PROVIDED MATERIAL
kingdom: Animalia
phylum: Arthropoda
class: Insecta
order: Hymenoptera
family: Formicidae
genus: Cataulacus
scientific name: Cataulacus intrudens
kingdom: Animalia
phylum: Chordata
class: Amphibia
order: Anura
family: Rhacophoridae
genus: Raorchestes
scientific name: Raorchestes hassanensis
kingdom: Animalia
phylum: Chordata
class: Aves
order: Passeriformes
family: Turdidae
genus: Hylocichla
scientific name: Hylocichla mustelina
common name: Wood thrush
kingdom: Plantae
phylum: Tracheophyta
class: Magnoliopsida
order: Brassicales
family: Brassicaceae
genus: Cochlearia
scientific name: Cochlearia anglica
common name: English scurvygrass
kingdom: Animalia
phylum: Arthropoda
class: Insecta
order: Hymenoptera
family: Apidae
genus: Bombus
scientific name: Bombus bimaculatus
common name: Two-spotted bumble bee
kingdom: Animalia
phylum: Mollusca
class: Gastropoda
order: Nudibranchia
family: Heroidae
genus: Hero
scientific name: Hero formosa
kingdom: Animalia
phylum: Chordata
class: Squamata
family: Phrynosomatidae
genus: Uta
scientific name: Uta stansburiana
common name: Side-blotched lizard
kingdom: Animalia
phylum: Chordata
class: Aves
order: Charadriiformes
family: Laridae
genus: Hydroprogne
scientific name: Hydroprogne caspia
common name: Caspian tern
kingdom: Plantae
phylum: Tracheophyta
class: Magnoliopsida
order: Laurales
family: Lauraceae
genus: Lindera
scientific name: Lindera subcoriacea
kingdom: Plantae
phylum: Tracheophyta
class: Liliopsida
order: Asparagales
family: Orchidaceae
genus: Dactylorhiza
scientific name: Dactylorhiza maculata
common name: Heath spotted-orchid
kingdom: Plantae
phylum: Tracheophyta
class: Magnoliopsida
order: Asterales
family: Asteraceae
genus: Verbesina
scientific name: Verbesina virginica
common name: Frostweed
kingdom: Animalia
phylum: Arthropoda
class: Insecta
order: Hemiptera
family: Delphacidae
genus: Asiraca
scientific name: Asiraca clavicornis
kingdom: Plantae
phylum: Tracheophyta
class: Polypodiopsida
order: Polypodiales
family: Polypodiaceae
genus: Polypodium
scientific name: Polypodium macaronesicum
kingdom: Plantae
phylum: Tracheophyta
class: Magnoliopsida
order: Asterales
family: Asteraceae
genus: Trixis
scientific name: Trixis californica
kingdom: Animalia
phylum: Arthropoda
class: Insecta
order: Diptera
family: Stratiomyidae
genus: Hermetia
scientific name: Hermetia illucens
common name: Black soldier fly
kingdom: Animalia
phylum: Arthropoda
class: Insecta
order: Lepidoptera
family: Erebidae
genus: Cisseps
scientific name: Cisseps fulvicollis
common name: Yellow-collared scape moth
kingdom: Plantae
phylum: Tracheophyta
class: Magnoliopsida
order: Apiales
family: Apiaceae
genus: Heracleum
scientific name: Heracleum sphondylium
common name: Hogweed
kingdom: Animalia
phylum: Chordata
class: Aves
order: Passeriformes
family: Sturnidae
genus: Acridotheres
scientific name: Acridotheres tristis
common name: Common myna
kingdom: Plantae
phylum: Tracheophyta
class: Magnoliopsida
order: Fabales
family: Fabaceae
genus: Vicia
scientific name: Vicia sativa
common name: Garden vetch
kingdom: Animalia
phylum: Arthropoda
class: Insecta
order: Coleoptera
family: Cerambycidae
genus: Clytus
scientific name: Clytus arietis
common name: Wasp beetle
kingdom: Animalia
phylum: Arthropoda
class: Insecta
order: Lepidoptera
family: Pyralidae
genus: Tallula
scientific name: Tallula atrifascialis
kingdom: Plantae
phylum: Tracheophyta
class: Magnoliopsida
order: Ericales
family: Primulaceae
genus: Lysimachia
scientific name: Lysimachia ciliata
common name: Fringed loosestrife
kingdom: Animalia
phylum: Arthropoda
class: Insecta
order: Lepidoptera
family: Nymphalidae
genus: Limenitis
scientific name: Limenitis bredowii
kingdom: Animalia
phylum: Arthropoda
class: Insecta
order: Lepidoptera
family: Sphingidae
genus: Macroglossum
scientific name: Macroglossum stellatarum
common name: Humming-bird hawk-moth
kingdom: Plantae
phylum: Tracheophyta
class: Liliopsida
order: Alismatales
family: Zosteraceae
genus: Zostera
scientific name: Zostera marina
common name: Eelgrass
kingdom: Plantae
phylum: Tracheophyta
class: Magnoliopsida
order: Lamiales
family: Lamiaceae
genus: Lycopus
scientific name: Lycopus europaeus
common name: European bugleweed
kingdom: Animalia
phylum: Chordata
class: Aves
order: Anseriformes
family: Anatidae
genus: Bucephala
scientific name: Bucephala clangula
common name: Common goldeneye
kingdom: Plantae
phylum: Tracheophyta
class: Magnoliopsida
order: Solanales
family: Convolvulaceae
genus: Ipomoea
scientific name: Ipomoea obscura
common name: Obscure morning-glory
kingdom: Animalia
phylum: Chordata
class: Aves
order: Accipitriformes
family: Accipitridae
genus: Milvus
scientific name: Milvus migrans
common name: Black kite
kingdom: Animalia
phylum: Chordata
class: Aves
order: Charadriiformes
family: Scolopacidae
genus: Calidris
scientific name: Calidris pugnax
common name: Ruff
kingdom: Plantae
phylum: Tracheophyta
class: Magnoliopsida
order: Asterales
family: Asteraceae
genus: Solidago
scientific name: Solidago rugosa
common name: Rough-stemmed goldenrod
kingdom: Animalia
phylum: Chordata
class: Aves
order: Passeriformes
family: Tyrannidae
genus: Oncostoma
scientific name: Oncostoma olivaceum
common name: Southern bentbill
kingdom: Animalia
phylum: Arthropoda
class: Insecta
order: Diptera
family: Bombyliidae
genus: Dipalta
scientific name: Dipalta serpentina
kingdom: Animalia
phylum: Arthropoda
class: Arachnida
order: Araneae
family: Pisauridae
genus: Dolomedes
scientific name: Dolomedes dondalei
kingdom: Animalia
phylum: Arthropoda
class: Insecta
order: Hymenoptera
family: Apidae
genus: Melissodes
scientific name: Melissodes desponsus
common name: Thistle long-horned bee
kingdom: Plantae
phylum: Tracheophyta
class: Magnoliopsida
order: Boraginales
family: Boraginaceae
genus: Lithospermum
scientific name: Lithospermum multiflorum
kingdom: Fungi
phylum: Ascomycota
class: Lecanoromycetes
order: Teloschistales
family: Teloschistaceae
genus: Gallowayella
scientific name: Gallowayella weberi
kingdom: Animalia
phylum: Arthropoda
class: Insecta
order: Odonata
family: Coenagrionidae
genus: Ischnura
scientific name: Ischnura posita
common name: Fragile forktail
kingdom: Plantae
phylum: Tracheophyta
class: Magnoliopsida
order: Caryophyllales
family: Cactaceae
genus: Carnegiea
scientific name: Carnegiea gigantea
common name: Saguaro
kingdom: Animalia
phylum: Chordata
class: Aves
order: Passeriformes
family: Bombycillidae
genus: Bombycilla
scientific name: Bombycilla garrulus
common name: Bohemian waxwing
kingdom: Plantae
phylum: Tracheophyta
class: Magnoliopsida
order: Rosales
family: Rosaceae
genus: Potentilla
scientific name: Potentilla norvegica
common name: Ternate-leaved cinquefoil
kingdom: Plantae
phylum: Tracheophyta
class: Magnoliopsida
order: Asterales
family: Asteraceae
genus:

EXERCISE
Reproduce the entire listing, swapping every occurrence of "scientific name" for "binomial name" and leaving all other text unchanged.

FINAL RESULT
kingdom: Animalia
phylum: Arthropoda
class: Insecta
order: Hymenoptera
family: Formicidae
genus: Cataulacus
binomial name: Cataulacus intrudens
kingdom: Animalia
phylum: Chordata
class: Amphibia
order: Anura
family: Rhacophoridae
genus: Raorchestes
binomial name: Raorchestes hassanensis
kingdom: Animalia
phylum: Chordata
class: Aves
order: Passeriformes
family: Turdidae
genus: Hylocichla
binomial name: Hylocichla mustelina
common name: Wood thrush
kingdom: Plantae
phylum: Tracheophyta
class: Magnoliopsida
order: Brassicales
family: Brassicaceae
genus: Cochlearia
binomial name: Cochlearia anglica
common name: English scurvygrass
kingdom: Animalia
phylum: Arthropoda
class: Insecta
order: Hymenoptera
family: Apidae
genus: Bombus
binomial name: Bombus bimaculatus
common name: Two-spotted bumble bee
kingdom: Animalia
phylum: Mollusca
class: Gastropoda
order: Nudibranchia
family: Heroidae
genus: Hero
binomial name: Hero formosa
kingdom: Animalia
phylum: Chordata
class: Squamata
family: Phrynosomatidae
genus: Uta
binomial name: Uta stansburiana
common name: Side-blotched lizard
kingdom: Animalia
phylum: Chordata
class: Aves
order: Charadriiformes
family: Laridae
genus: Hydroprogne
binomial name: Hydroprogne caspia
common name: Caspian tern
kingdom: Plantae
phylum: Tracheophyta
class: Magnoliopsida
order: Laurales
family: Lauraceae
genus: Lindera
binomial name: Lindera subcoriacea
kingdom: Plantae
phylum: Tracheophyta
class: Liliopsida
order: Asparagales
family: Orchidaceae
genus: Dactylorhiza
binomial name: Dactylorhiza maculata
common name: Heath spotted-orchid
kingdom: Plantae
phylum: Tracheophyta
class: Magnoliopsida
order: Asterales
family: Asteraceae
genus: Verbesina
binomial name: Verbesina virginica
common name: Frostweed
kingdom: Animalia
phylum: Arthropoda
class: Insecta
order: Hemiptera
family: Delphacidae
genus: Asiraca
binomial name: Asiraca clavicornis
kingdom: Plantae
phylum: Tracheophyta
class: Polypodiopsida
order: Polypodiales
family: Polypodiaceae
genus: Polypodium
binomial name: Polypodium macaronesicum
kingdom: Plantae
phylum: Tracheophyta
class: Magnoliopsida
order: Asterales
family: Asteraceae
genus: Trixis
binomial name: Trixis californica
kingdom: Animalia
phylum: Arthropoda
class: Insecta
order: Diptera
family: Stratiomyidae
genus: Hermetia
binomial name: Hermetia illucens
common name: Black soldier fly
kingdom: Animalia
phylum: Arthropoda
class: Insecta
order: Lepidoptera
family: Erebidae
genus: Cisseps
binomial name: Cisseps fulvicollis
common name: Yellow-collared scape moth
kingdom: Plantae
phylum: Tracheophyta
class: Magnoliopsida
order: Apiales
family: Apiaceae
genus: Heracleum
binomial name: Heracleum sphondylium
common name: Hogweed
kingdom: Animalia
phylum: Chordata
class: Aves
order: Passeriformes
family: Sturnidae
genus: Acridotheres
binomial name: Acridotheres tristis
common name: Common myna
kingdom: Plantae
phylum: Tracheophyta
class: Magnoliopsida
order: Fabales
family: Fabaceae
genus: Vicia
binomial name: Vicia sativa
common name: Garden vetch
kingdom: Animalia
phylum: Arthropoda
class: Insecta
order: Coleoptera
family: Cerambycidae
genus: Clytus
binomial name: Clytus arietis
common name: Wasp beetle
kingdom: Animalia
phylum: Arthropoda
class: Insecta
order: Lepidoptera
family: Pyralidae
genus: Tallula
binomial name: Tallula atrifascialis
kingdom: Plantae
phylum: Tracheophyta
class: Magnoliopsida
order: Ericales
family: Primulaceae
genus: Lysimachia
binomial name: Lysimachia ciliata
common name: Fringed loosestrife
kingdom: Animalia
phylum: Arthropoda
class: Insecta
order: Lepidoptera
family: Nymphalidae
genus: Limenitis
binomial name: Limenitis bredowii
kingdom: Animalia
phylum: Arthropoda
class: Insecta
order: Lepidoptera
family: Sphingidae
genus: Macroglossum
binomial name: Macroglossum stellatarum
common name: Humming-bird hawk-moth
kingdom: Plantae
phylum: Tracheophyta
class: Liliopsida
order: Alismatales
family: Zosteraceae
genus: Zostera
binomial name: Zostera marina
common name: Eelgrass
kingdom: Plantae
phylum: Tracheophyta
class: Magnoliopsida
order: Lamiales
family: Lamiaceae
genus: Lycopus
binomial name: Lycopus europaeus
common name: European bugleweed
kingdom: Animalia
phylum: Chordata
class: Aves
order: Anseriformes
family: Anatidae
genus: Bucephala
binomial name: Bucephala clangula
common name: Common goldeneye
kingdom: Plantae
phylum: Tracheophyta
class: Magnoliopsida
order: Solanales
family: Convolvulaceae
genus: Ipomoea
binomial name: Ipomoea obscura
common name: Obscure morning-glory
kingdom: Animalia
phylum: Chordata
class: Aves
order: Accipitriformes
family: Accipitridae
genus: Milvus
binomial name: Milvus migrans
common name: Black kite
kingdom: Animalia
phylum: Chordata
class: Aves
order: Charadriiformes
family: Scolopacidae
genus: Calidris
binomial name: Calidris pugnax
common name: Ruff
kingdom: Plantae
phylum: Tracheophyta
class: Magnoliopsida
order: Asterales
family: Asteraceae
genus: Solidago
binomial name: Solidago rugosa
common name: Rough-stemmed goldenrod
kingdom: Animalia
phylum: Chordata
class: Aves
order: Passeriformes
family: Tyrannidae
genus: Oncostoma
binomial name: Oncostoma olivaceum
common name: Southern bentbill
kingdom: Animalia
phylum: Arthropoda
class: Insecta
order: Diptera
family: Bombyliidae
genus: Dipalta
binomial name: Dipalta serpentina
kingdom: Animalia
phylum: Arthropoda
class: Arachnida
order: Araneae
family: Pisauridae
genus: Dolomedes
binomial name: Dolomedes dondalei
kingdom: Animalia
phylum: Arthropoda
class: Insecta
order: Hymenoptera
family: Apidae
genus: Melissodes
binomial name: Melissodes desponsus
common name: Thistle long-horned bee
kingdom: Plantae
phylum: Tracheophyta
class: Magnoliopsida
order: Boraginales
family: Boraginaceae
genus: Lithospermum
binomial name: Lithospermum multiflorum
kingdom: Fungi
phylum: Ascomycota
class: Lecanoromycetes
order: Teloschistales
family: Teloschistaceae
genus: Gallowayella
binomial name: Gallowayella weberi
kingdom: Animalia
phylum: Arthropoda
class: Insecta
order: Odonata
family: Coenagrionidae
genus: Ischnura
binomial name: Ischnura posita
common name: Fragile forktail
kingdom: Plantae
phylum: Tracheophyta
class: Magnoliopsida
order: Caryophyllales
family: Cactaceae
genus: Carnegiea
binomial name: Carnegiea gigantea
common name: Saguaro
kingdom: Animalia
phylum: Chordata
class: Aves
order: Passeriformes
family: Bombycillidae
genus: Bombycilla
binomial name: Bombycilla garrulus
common name: Bohemian waxwing
kingdom: Plantae
phylum: Tracheophyta
class: Magnoliopsida
order: Rosales
family: Rosaceae
genus: Potentilla
binomial name: Potentilla norvegica
common name: Ternate-leaved cinquefoil
kingdom: Plantae
phylum: Tracheophyta
class: Magnoliopsida
order: Asterales
family: Asteraceae
genus:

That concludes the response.